• **TASK TO COMPLETE**
Take the entries below and retype them word for word, excluding the images.

• **Saved data entries**

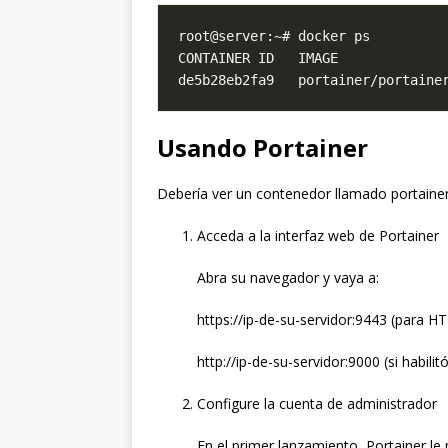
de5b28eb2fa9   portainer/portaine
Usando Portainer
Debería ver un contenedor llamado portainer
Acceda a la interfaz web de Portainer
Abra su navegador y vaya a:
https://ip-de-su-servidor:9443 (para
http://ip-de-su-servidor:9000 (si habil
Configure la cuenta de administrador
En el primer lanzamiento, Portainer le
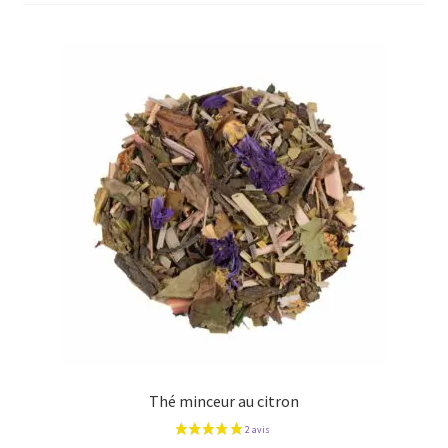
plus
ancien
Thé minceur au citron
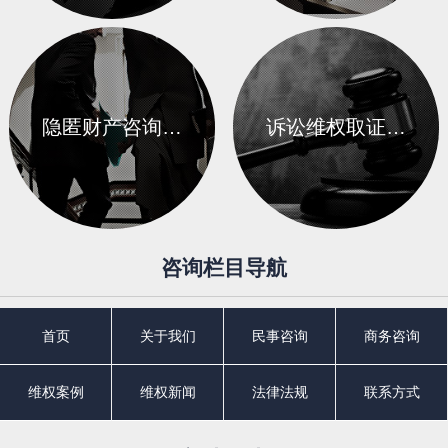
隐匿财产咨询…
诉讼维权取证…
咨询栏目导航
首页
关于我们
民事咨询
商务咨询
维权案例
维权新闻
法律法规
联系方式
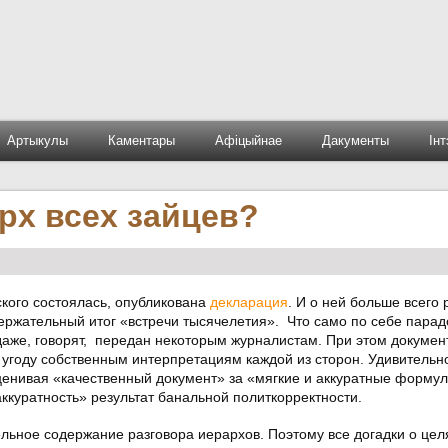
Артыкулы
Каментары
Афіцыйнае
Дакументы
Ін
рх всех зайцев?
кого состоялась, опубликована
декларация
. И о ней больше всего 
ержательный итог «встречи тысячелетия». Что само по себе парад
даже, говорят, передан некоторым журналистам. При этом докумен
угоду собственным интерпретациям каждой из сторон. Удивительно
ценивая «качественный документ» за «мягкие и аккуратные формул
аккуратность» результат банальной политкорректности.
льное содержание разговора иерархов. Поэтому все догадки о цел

• **COMPLETED EXERCISE**
de5b28eb2fa9   portainer/portaine
Usando Portainer
Debería ver un contenedor llamado portainer
Acceda a la interfaz web de Portainer
Abra su navegador y vaya a:
https://ip-de-su-servidor:9443 (para
http://ip-de-su-servidor:9000 (si habil
Configure la cuenta de administrador
En el primer lanzamiento, Portainer le
plus
ancien
Thé minceur au citron
隐匿财产咨询…
诉讼维权取证…
咨询栏目导航
首页
关于我们
民事咨询
商务咨询
维权案例
维权新闻
法律法规
联系方式
Артыкулы
Каментары
Афіцыйнае
Дакументы
Ін
рх всех зайцев?
кого состоялась, опубликована
декларация
. И о ней больше всего 
ержательный итог «встречи тысячелетия». Что само по себе парад
даже, говорят, передан некоторым журналистам. При этом докумен
угоду собственным интерпретациям каждой из сторон. Удивительно
ценивая «качественный документ» за «мягкие и аккуратные формул
аккуратность» результат банальной политкорректности.
льное содержание разговора иерархов. Поэтому все догадки о цел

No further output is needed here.